Driving patterns like speed, RPM and gear shifts also diverged sharply from the forensic findings. Just before hitting a Kia Morning car, accelerating from 40 km/h with the gear in drive caused the reenactment vehicle’s speed to rise to 73 km/h, RPMs to increase from 3,000 to 6,000, and gears to shift from fourth to second to third.
Investigators had found speed holding at 40 km/h and RPMs between 6,200 and 6,400 with the transmission in neutral.
After the initial collision, it took 18 seconds for the reenactment vehicle to accelerate from 44 to 120 km/h when the pedal was floored, compared to 24 seconds to reach 116 km/h in the forensic analysis — suggesting bouts of braking by the grandmother, Lee’s lawyers said.
The actual shift patterns and associated speed changes also contradicted manufacturer data in most cases, with discrepancies ranging from around 4 to as much as 81 km/h, rendering the company’s technical documentation inapplicable, according to Ha.
Lee arranged and helped execute the reenactment himself, soliciting an expert driver and having the route blocked off by local police.

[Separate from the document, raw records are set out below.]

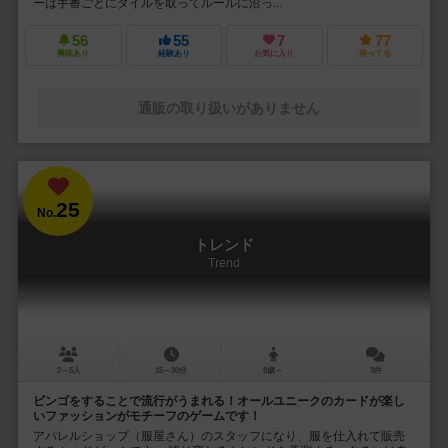
ーは手番ごとにタイルを取ってルールに沿っ...
56
55
7
77
興味あり
経験あり
お気に入り
持ってる
通販の取り扱いがありません
25
No.
トレンド
Trend
2～5人
15～30分
8歳～
3件
ビンゴをすることで流行がうまれる！オールユニークのカードが楽し
いファッションがモチーフのゲームです！
アパレルショップ（服屋さん）のスタッフになり、服を仕入れて販売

Under current product liability laws in South Korea, the burden of proving a defect falls on consumers like himself after an accident.
His team even staged an additional test to examine whether automatic emergency braking systems had activated, underscoring the extent to which Lee feels compelled to establish causation.
“While I have to conduct all possible reenactments and expert analyses, it’s really frustrating that the manufacturers don’t have any responsibility,” Lee said after the briefing, adding that identifying root causes scientifically should be the duty of automakers and investigators, not victims.
Lee plans to continue pushing for revisions to the product liability act to shift that burden to manufacturers when the new National Assembly convenes. Legislation to amend the law, introduced by lawmakers across party lines, failed to pass the previous parliament amid objections from regulators.
“Only when the law changes can such tragedies be prevented,” he said, vowing to seek support from new legislators and through a public petition.
Lee’s legal battle with SsangYong, in which he is seeking damages of around 7.6 billion won, continues on June 18 with the next hearing in Gangneung.